**TASK TO COMPLETE**
Can you reproduce every line of the material below, character for character?

— START EXTRACTED RECORDS —

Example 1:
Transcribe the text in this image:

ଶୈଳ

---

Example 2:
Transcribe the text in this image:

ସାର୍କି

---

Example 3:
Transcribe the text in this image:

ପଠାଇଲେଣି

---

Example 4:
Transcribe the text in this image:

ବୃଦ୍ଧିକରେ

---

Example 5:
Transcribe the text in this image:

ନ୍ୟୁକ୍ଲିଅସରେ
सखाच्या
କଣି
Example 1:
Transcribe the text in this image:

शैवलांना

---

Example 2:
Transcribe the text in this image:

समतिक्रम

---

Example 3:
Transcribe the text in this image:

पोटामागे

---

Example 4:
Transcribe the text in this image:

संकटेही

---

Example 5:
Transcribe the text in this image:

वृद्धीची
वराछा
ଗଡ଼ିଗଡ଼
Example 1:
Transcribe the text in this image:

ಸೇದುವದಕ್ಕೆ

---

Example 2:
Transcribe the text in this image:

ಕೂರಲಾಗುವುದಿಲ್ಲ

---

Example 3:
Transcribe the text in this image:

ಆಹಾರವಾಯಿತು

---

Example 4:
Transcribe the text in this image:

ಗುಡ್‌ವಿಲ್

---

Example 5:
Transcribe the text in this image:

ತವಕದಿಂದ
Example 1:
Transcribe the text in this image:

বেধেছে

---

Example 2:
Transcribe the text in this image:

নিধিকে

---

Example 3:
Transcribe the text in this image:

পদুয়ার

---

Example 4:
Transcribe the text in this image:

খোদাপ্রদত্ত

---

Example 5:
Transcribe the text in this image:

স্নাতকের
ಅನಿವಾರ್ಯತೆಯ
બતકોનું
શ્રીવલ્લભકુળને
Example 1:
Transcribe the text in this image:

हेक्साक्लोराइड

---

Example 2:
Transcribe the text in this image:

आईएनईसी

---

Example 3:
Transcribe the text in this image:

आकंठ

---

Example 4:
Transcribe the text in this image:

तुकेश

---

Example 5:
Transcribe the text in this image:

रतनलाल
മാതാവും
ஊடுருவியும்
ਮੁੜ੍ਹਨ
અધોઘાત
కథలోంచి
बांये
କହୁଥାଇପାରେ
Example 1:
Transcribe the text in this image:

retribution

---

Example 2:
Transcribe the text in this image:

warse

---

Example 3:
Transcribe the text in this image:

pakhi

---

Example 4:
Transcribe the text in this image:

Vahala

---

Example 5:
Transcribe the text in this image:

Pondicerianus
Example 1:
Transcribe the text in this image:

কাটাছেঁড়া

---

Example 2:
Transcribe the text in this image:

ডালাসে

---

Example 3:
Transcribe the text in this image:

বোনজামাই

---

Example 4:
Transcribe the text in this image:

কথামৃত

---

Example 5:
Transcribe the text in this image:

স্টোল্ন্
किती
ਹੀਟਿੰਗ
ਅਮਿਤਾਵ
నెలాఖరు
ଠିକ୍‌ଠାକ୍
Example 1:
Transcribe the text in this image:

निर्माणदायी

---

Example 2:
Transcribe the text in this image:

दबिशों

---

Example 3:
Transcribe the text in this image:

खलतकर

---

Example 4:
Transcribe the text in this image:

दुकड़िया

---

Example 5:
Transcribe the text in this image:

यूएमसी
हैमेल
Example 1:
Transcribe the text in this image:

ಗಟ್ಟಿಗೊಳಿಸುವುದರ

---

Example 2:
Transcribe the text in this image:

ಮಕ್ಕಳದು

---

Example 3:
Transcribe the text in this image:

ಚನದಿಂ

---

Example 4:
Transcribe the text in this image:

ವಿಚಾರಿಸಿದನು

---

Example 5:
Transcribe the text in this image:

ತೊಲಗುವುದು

— END EXTRACTED RECORDS —

**FINISHED ANSWER**
Example 1:
Transcribe the text in this image:

ଶୈଳ

---

Example 2:
Transcribe the text in this image:

ସାର୍କି

---

Example 3:
Transcribe the text in this image:

ପଠାଇଲେଣି

---

Example 4:
Transcribe the text in this image:

ବୃଦ୍ଧିକରେ

---

Example 5:
Transcribe the text in this image:

ନ୍ୟୁକ୍ଲିଅସରେ
सखाच्या
କଣି
Example 1:
Transcribe the text in this image:

शैवलांना

---

Example 2:
Transcribe the text in this image:

समतिक्रम

---

Example 3:
Transcribe the text in this image:

पोटामागे

---

Example 4:
Transcribe the text in this image:

संकटेही

---

Example 5:
Transcribe the text in this image:

वृद्धीची
वराछा
ଗଡ଼ିଗଡ଼
Example 1:
Transcribe the text in this image:

ಸೇದುವದಕ್ಕೆ

---

Example 2:
Transcribe the text in this image:

ಕೂರಲಾಗುವುದಿಲ್ಲ

---

Example 3:
Transcribe the text in this image:

ಆಹಾರವಾಯಿತು

---

Example 4:
Transcribe the text in this image:

ಗುಡ್‌ವಿಲ್

---

Example 5:
Transcribe the text in this image:

ತವಕದಿಂದ
Example 1:
Transcribe the text in this image:

বেধেছে

---

Example 2:
Transcribe the text in this image:

নিধিকে

---

Example 3:
Transcribe the text in this image:

পদুয়ার

---

Example 4:
Transcribe the text in this image:

খোদাপ্রদত্ত

---

Example 5:
Transcribe the text in this image:

স্নাতকের
ಅನಿವಾರ್ಯತೆಯ
બતકોનું
શ્રીવલ્લભકુળને
Example 1:
Transcribe the text in this image:

हेक्साक्लोराइड

---

Example 2:
Transcribe the text in this image:

आईएनईसी

---

Example 3:
Transcribe the text in this image:

आकंठ

---

Example 4:
Transcribe the text in this image:

तुकेश

---

Example 5:
Transcribe the text in this image:

रतनलाल
മാതാവും
ஊடுருவியும்
ਮੁੜ੍ਹਨ
અધોઘાત
కథలోంచి
बांये
କହୁଥାଇପାରେ
Example 1:
Transcribe the text in this image:

retribution

---

Example 2:
Transcribe the text in this image:

warse

---

Example 3:
Transcribe the text in this image:

pakhi

---

Example 4:
Transcribe the text in this image:

Vahala

---

Example 5:
Transcribe the text in this image:

Pondicerianus
Example 1:
Transcribe the text in this image:

কাটাছেঁড়া

---

Example 2:
Transcribe the text in this image:

ডালাসে

---

Example 3:
Transcribe the text in this image:

বোনজামাই

---

Example 4:
Transcribe the text in this image:

কথামৃত

---

Example 5:
Transcribe the text in this image:

স্টোল্ন্
किती
ਹੀਟਿੰਗ
ਅਮਿਤਾਵ
నెలాఖరు
ଠିକ୍‌ଠାକ୍
Example 1:
Transcribe the text in this image:

निर्माणदायी

---

Example 2:
Transcribe the text in this image:

दबिशों

---

Example 3:
Transcribe the text in this image:

खलतकर

---

Example 4:
Transcribe the text in this image:

दुकड़िया

---

Example 5:
Transcribe the text in this image:

यूएमसी
हैमेल
Example 1:
Transcribe the text in this image:

ಗಟ್ಟಿಗೊಳಿಸುವುದರ

---

Example 2:
Transcribe the text in this image:

ಮಕ್ಕಳದು

---

Example 3:
Transcribe the text in this image:

ಚನದಿಂ

---

Example 4:
Transcribe the text in this image:

ವಿಚಾರಿಸಿದನು

---

Example 5:
Transcribe the text in this image:

ತೊಲಗುವುದು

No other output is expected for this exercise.